You can easily access the Backup and Restore center through the Control Panel or type its name in the Search field on the Vista Start Menu and press Enter.
Here you see the Backup and Restore Center explorer which list various task and options for protecting your files and computer. Our aim with this tip is to backup the entire computer. Go ahead and click the "Back up computer" button under "Back up files or your entire computer". A User Account Protection (UAC) dialog will launch, click continue.
Next the Windows Complete PC Backup wizard will begin and start looking for an attached External hard disk if you have one. If it does not find one, the option will be grayed out and the Optical Disk option will be chosen instead. The first step is to choose where you want to store your backup. My recommendation is on an External drive, in my case, the External drive has already been selected, you can also backup to optical media such as DVD’s, but that’s not recommended if you have large amounts of data, for instance, my backup will require 43 GB’s of space.
Click Next, here we are presented with the Confirmation page which gives us some handy information such as the amount of space required and the disk/s that will be backed up. Please note, that if you have Windows Vista installed on a logical partition dual booting with another copy of Windows, the system partition must also be backed up. Click "Start backup" button to begin the backup process.
Depending on the size of the backup, the time it will need to accomplish the process will vary, other factors include Disk I/O and memory. My Backup completed within 40 to 45 min’s. During the backup process you can choose to stop if you want.
After the backup process completes successfully you can close the wizard and be happy that your system is safely backed up and can be restored just in case of an emergency such as system failure, inability to boot or device failure. I recommend doing regular backups if you are constantly creating information on your computer, at least once a week. For Windows Vista Home Basic and Home Premium users, you can take advantage of the new Backup Files and Folders feature. I recommend backing up to an external drive because of the extra safety advantages such as the ability to keep off site.
Doing the Restoration
If you need to do the restoration, here is how you go about it. Start you computer, insert your Windows Vista operating system Disc, and boot from it (Make sure your boot drive is set to the optical drive). You will then be booted into the Windows Recovery Environment.

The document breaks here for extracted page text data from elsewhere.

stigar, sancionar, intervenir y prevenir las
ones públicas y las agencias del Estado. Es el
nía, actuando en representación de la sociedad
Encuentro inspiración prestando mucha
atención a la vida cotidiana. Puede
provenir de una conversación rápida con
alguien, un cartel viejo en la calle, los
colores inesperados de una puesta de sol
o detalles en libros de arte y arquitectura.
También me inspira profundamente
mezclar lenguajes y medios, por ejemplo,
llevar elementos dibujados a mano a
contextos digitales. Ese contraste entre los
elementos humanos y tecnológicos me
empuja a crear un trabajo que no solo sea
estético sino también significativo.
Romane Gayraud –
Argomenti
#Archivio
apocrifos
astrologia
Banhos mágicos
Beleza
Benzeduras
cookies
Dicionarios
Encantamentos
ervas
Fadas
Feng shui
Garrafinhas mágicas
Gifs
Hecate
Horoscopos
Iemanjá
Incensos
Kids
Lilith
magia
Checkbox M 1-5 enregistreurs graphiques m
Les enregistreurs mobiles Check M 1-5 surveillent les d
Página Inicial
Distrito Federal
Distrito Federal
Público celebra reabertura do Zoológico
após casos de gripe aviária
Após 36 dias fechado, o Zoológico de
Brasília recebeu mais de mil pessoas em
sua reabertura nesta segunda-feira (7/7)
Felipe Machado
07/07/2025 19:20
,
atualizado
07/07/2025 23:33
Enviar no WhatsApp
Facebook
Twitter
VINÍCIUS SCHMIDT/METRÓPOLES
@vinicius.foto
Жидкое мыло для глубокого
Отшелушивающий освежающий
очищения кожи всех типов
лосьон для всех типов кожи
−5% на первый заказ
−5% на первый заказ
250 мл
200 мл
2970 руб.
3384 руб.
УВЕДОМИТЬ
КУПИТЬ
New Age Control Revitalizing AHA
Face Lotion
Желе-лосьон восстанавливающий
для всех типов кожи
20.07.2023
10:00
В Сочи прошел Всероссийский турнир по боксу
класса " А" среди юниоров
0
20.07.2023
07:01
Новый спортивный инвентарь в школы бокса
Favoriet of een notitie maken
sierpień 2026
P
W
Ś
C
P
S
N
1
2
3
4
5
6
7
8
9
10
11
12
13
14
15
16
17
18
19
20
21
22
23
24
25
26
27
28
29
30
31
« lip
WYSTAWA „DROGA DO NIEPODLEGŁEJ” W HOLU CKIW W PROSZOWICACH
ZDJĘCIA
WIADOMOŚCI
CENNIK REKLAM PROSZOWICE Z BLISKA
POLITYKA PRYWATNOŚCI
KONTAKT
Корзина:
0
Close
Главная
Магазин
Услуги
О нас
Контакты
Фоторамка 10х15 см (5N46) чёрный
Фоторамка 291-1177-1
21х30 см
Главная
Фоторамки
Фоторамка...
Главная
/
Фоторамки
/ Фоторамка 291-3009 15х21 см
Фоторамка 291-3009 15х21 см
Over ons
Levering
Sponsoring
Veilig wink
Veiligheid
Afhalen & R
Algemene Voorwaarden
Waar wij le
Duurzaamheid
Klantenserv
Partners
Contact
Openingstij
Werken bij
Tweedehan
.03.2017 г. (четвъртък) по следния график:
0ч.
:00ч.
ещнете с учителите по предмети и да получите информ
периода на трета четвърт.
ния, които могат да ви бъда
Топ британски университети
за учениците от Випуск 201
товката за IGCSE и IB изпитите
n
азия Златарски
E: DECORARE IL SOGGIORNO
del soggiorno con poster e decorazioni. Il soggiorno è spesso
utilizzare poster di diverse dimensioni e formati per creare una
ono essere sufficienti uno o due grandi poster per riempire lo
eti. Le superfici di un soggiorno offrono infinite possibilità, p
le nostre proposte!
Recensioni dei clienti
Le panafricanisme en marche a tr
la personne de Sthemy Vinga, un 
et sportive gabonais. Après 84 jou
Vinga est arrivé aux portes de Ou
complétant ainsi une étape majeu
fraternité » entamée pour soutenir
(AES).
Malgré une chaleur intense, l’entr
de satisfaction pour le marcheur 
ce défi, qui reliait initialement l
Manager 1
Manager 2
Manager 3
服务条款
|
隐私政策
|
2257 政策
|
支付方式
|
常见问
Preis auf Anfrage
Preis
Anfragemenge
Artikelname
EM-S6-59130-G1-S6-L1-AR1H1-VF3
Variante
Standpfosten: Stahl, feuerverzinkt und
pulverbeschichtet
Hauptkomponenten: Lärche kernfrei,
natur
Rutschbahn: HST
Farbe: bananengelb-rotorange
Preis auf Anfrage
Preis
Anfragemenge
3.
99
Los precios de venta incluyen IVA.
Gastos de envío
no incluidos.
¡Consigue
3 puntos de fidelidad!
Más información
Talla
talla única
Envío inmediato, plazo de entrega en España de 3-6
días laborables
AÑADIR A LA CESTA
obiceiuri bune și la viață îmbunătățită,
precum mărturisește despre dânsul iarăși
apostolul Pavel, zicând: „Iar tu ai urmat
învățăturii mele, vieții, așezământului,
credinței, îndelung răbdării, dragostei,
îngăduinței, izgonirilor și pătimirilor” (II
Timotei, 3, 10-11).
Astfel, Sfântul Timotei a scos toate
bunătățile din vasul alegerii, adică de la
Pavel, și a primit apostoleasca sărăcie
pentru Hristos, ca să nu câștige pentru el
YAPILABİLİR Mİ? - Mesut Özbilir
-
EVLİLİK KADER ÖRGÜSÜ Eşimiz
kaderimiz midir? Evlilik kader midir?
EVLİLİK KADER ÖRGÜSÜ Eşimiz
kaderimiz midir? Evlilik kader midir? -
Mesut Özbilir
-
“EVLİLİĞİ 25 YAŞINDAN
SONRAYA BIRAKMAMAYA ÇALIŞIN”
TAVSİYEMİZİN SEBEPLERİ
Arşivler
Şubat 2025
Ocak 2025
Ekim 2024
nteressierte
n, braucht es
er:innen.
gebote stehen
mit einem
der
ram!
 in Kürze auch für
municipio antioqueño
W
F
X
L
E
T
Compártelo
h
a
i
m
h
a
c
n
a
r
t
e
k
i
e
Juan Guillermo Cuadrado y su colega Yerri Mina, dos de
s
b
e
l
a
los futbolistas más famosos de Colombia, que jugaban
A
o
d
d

- Choose your language settings, and then click Next.
- Click Repair your computer link on the setup page.
- Select the operating system you want to repair, and the click Next.
- On the System Recovery Options menu, click Windows Complete PC Restore and then follow the instructions.
Things to remember
- If you are backing up a laptop, make sure its AC adapter is plugged or you will receive an error message preventing you from backing your computer.
- When you restore your computer from a Windows Complete PC Backup image, it is a complete restoration. You can’t choose individual items to restore, and all your current programs, system settings, and files are replaced.
- Before starting, make sure that the removable media on which your backup is stored is available.